[INDOLOGY] Gita moral philosophy

Howard Resnick hr at ivs.edu
Sun Jul 9 11:14:32 UTC 2023


Greetings Nagaraj, thanks for your inquiry.

The usual attempt to deploy the Euthyphro dilemma — are some acts good because the gods command them, or do the gods command them because they are good — seems to go like this:

a. If acts are good because gods command them, then the acts are not intrinsically good, and the gods may change their mind. Thus on this account there is no objective moral good, and the attempt to establish objective morality by divine command fails.

b. If the gods enjoin certain acts because they are intrinsically good, then we don’t need divine authority to establish objective moral good.

To establish the Gita’s implicit, deducible view on this issue, I am examing every statement in the Gita which employs an imperative verb — such as kuru, uttiṣṭha, viddhi etc, or negative commands such as mā gamaḥ etc. I am also examining what MW calls “a softened form of the imperative,” ie the infinitive with the auxiliary verb arh, as in ’na tvaṃ śocitum arhasi.’

My impression is that the Gītā teaches an intrinsic moral good, rather than a morally neutral act or state that is made good merely by divine command. Thus the Gītā claims (14.6) that ’sattva-guṇa’ is [intrinsically] prakāśakam, enlightening, and anāmayam, free of [gross] contamination. Similarly, goodness itself brings wisdom, sattvāt sañjāyate jñānaṃ 14.17 etc, happiness (14.6 etc), and future elevation, ūrdhvaṃ gacchanti sattva-sthāḥ 14.8.
☆ ☆ ☆
Work to do:
Extend the post on Gita moral philosophy, picking up right after its last sentence. The material after this post on Gita moral philosophy has nothing to do with it.

Extracted entries:
☆ ☆ ☆
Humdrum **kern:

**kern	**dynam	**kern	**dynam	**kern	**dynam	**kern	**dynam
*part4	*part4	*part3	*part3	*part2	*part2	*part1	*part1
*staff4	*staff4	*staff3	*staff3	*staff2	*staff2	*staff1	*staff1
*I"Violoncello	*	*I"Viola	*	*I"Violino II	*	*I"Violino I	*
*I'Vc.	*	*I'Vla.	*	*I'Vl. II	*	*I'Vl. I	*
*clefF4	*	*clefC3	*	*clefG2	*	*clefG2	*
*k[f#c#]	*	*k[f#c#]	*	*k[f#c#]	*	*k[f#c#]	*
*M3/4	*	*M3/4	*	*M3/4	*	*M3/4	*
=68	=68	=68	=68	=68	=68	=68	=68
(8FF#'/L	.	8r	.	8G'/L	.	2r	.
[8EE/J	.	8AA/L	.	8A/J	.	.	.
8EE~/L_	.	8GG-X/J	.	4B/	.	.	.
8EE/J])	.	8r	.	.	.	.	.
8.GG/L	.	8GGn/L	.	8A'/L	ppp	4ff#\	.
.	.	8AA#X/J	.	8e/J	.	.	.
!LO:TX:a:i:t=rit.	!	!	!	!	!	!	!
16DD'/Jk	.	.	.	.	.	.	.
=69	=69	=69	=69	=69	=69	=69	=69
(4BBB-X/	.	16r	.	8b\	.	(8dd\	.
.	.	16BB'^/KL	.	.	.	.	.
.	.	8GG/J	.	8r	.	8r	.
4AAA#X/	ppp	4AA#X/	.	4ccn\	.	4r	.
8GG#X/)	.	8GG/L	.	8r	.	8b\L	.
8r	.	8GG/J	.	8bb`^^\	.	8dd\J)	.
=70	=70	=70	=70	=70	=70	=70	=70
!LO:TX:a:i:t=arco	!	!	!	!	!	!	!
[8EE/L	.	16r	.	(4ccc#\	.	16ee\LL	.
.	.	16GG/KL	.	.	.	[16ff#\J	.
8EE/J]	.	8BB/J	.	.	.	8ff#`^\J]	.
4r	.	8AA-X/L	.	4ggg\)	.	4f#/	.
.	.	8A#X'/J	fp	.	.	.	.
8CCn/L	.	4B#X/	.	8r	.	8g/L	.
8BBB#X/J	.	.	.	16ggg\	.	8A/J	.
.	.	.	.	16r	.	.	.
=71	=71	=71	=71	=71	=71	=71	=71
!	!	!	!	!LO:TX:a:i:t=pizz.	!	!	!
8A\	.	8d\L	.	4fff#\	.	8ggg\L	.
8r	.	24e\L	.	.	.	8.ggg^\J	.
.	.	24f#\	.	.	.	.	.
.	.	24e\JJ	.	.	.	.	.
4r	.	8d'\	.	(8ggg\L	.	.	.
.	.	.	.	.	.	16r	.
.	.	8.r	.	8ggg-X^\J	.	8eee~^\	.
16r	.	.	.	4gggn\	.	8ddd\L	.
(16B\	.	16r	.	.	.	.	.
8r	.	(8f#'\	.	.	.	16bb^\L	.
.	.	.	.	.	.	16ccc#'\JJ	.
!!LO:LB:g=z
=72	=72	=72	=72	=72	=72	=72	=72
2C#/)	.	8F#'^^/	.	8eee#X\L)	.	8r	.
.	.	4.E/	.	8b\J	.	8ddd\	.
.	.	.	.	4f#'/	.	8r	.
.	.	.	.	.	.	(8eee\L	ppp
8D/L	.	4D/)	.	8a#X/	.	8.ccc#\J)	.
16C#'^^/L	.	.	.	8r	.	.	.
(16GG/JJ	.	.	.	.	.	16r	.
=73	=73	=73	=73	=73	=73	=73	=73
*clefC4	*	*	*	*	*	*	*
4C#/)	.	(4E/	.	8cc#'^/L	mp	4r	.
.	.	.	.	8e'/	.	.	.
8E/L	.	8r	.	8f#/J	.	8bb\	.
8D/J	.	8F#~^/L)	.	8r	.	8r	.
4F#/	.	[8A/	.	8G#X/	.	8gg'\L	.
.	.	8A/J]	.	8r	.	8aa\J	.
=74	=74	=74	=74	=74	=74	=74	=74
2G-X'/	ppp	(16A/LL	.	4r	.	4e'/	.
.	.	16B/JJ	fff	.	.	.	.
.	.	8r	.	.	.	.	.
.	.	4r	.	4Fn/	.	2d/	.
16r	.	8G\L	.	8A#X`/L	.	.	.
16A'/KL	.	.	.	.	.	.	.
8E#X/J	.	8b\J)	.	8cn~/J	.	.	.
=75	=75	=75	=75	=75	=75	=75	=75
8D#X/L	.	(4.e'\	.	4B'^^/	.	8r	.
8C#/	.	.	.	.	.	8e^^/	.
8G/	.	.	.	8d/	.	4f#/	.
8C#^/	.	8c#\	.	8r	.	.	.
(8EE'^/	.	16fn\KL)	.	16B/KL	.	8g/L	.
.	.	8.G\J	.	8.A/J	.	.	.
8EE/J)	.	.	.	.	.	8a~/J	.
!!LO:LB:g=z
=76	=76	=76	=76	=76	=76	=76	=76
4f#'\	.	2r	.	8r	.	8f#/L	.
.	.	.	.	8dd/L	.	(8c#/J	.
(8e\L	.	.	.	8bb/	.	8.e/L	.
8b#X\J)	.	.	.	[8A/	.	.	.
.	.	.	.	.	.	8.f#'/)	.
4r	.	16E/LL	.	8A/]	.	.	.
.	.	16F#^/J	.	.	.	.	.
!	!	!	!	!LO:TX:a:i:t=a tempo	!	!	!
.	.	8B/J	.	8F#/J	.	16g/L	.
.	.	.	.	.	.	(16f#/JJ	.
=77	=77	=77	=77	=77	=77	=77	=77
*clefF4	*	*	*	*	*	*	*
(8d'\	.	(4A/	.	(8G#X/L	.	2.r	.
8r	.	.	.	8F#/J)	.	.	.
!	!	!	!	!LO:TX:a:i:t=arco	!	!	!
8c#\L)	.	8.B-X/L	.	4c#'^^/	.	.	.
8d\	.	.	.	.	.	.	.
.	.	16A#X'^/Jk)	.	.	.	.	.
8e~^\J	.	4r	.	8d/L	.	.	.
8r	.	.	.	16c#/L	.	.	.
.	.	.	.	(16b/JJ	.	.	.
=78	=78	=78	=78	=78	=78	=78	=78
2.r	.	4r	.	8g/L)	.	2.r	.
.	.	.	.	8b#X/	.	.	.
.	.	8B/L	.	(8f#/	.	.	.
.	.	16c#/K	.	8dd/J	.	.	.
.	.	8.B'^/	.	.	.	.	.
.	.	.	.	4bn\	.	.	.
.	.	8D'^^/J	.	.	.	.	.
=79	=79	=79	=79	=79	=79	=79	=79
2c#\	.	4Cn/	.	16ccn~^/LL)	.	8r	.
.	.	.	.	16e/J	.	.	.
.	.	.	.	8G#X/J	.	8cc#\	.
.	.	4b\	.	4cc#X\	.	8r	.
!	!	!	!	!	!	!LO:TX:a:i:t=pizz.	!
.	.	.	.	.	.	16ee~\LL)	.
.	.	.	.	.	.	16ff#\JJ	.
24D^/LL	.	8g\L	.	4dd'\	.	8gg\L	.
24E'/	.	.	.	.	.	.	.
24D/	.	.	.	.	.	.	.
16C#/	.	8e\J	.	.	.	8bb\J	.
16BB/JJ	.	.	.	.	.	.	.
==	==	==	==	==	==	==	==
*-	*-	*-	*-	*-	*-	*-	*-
☆ ☆ ☆
Expected answer:
I think it can be shown, philosophically, that the intrinsic goodness of certain acts and states does not render a Deity superfluous. Just one example: even intrinsic good can have a source (Bg 10.8 etc). 

Sorry for the long post,
Howard




> On Jul 9, 2023, at 6:04 AM, Nagaraj Paturi <nagarajpaturi at gmail.com> wrote:
> 
> Dear Howard ji,
> 
> Can you please help me to locate the claim that 
> 
> ' the Euthyphro dilemma necessarily problematizes divine command theories of moral realism'.
> 
> and also 
> 
> help me understand how your exploration of this claim is helped by 
> 
> the analysis of Gita's moral philosophy , including from from the standpoint of Western moral philosophy. ? 
> 
> 
> On Sun, Jul 9, 2023 at 3:26 PM Howard Resnick <hr at ivs.edu <mailto:hr at ivs.edu>> wrote:
>> Dear Scholars,
>> 
>> I would appreciate references to articles or books, available digitally, that analyze the Gita’s moral philosophy, especially but not exclusively from the standpoint of Western moral philosophy. More specifically, I wish to explore what for me is the dubious claim that the Euthyphro dilemma necessarily problematizes divine command theories of moral realism. 
>> 
>> Sorry if this is a rather abstruse request.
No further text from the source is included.